[Dataset entries]
═══

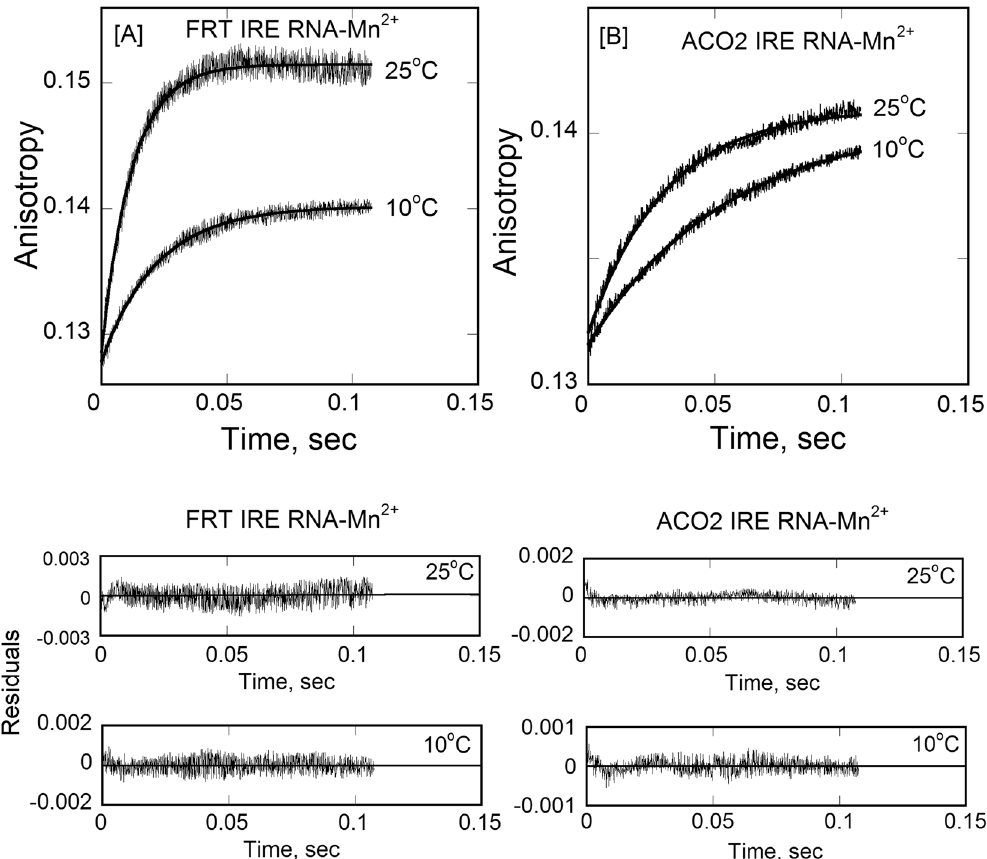
Figure 5. Temperature dependent kinetics of IRP1 binding with FI FRT IRE-RNA-Mn 2 + and FI ACO2 IRE- RNA-Mn 2 + . Representative kinetic data show the time-dependent increase in anisotropy after ( A ) FRT IRE-RNA-Mn 2 + and ( B ) ACO2 IRE-RNA-Mn 2 + had been mixed with IRP1 protein at temperature 25 °C and 10 °C. Concentration of Mn 2 + was 50 µ M. FRT and ACO2 IRE-RNA concentrations was 50 nM (final) and the IRP1 concentration was 1 µ M (final). The solid line represents the fitted curve for single-exponential function. Residuals for the fits are shown in the bottom panels. The experimental conditions are described in Experimental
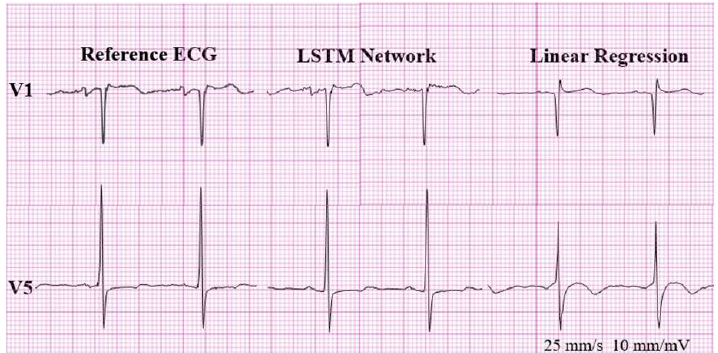
Figure 8. False negative result for LVH.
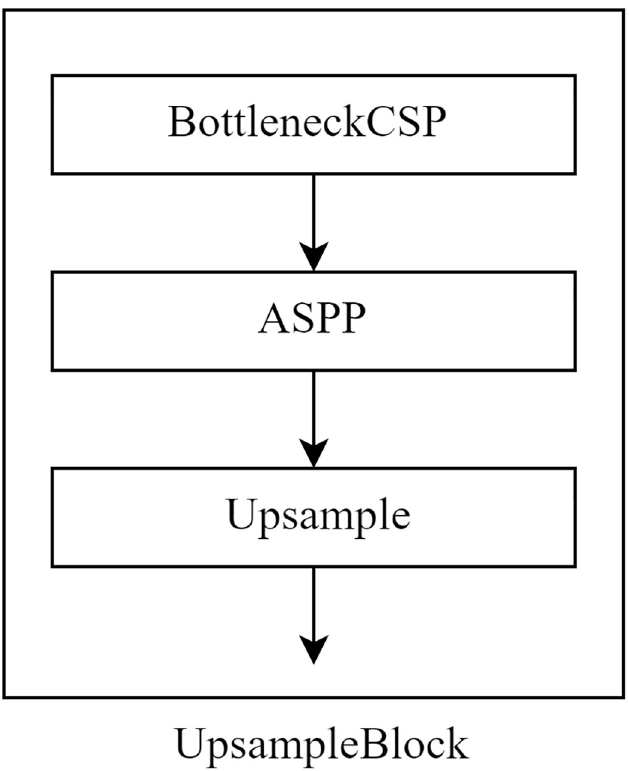
Fig 6. Structure of the vessel segmentation and diabetic retinopathy diagnostic cascade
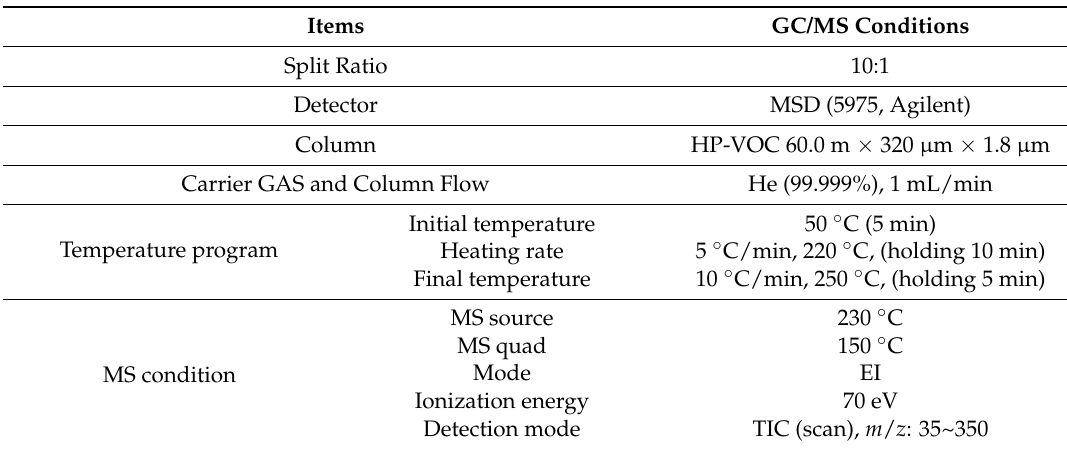
Table 2. Conditions for VOC analysis using GC/MS.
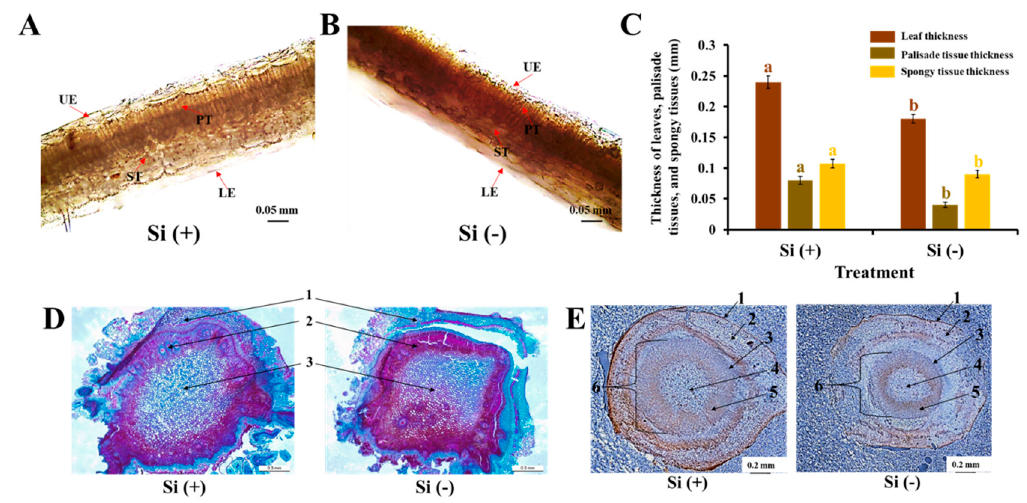
Figure 4. Effect of 30 days of silicon application on anatomical features of leaves, stems, and roots in the coffee plants grown in plant growth chambers. Leaf structure ( A , B ) and column diagram of leaf structures ( C ); UE, upper epidermis; LE, lower epidermis; PT, palisade tissues; ST, spongy tis- sues; bars indicate 0.05 mm. Stem structure ( D ); 1, 2, and 3 refer to the cortex, vascular bundle, and pith, respectively; bars indicate 0.3 mm. Root structure ( E ); 1, 2, 3, 4, 5, and 6 refer to the epidermis, cortex, pericycle, xylem, phloem, and stele, respectively; bars indicate 0.2 mm. Si (+) and Si ( − ) refer to 75 and 0 mg·L − 1 , respectively. Vertical bars indicate the means ± standard error ( n = 6). Different lowercase letters indicate the significant separation within treatments by the Duncan’s multiple range test at p ≤ 0.05. Figure 5. Effect of 30 days of silicon application on stomatal characteristics in the coffee plants grown in plant growth chambers. Stomatal density ( A , B ), 20 times amplification. Stomatal morphology ( C , D ), 40 times amplification. Si (+) and Si (-) refer to 75 and 0 mg·L − 1 , respectively. Vertical bars indicate the means ± standard error ( n = 6). Different lowercase letters indicate the significant sepa- ration within treatments by the Duncan’s multiple range test at p ≤ 0.05. Bars indicate 10 μ m. 2.4. Chlorophyll Content, Photosynthesis, and Chlorophyll Fluorescence Characteristics One of the most important factors for photosynthetic activity is the photosynthetic pigment. The contents and ratios of chlorophyll are given in (Figure 6). Applying silicon increased the chlorophyll content in coffee leaves. The results show a dramatic increase in the content of chlorophyll a, chlorophyll b, and chlorophyll a + b in the Si-treated leaves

═══

# ASSIGNED TASK:
Give again, word for word, every line from the top of the entries above to the line holding "Figure 8. False negative result for LVH.", both included. Leave the pictures out.

# ANSWER BOX:
Figure 5. Temperature dependent kinetics of IRP1 binding with FI FRT IRE-RNA-Mn 2 + and FI ACO2 IRE- RNA-Mn 2 + . Representative kinetic data show the time-dependent increase in anisotropy after ( A ) FRT IRE-RNA-Mn 2 + and ( B ) ACO2 IRE-RNA-Mn 2 + had been mixed with IRP1 protein at temperature 25 °C and 10 °C. Concentration of Mn 2 + was 50 µ M. FRT and ACO2 IRE-RNA concentrations was 50 nM (final) and the IRP1 concentration was 1 µ M (final). The solid line represents the fitted curve for single-exponential function. Residuals for the fits are shown in the bottom panels. The experimental conditions are described in Experimental
Figure 8. False negative result for LVH.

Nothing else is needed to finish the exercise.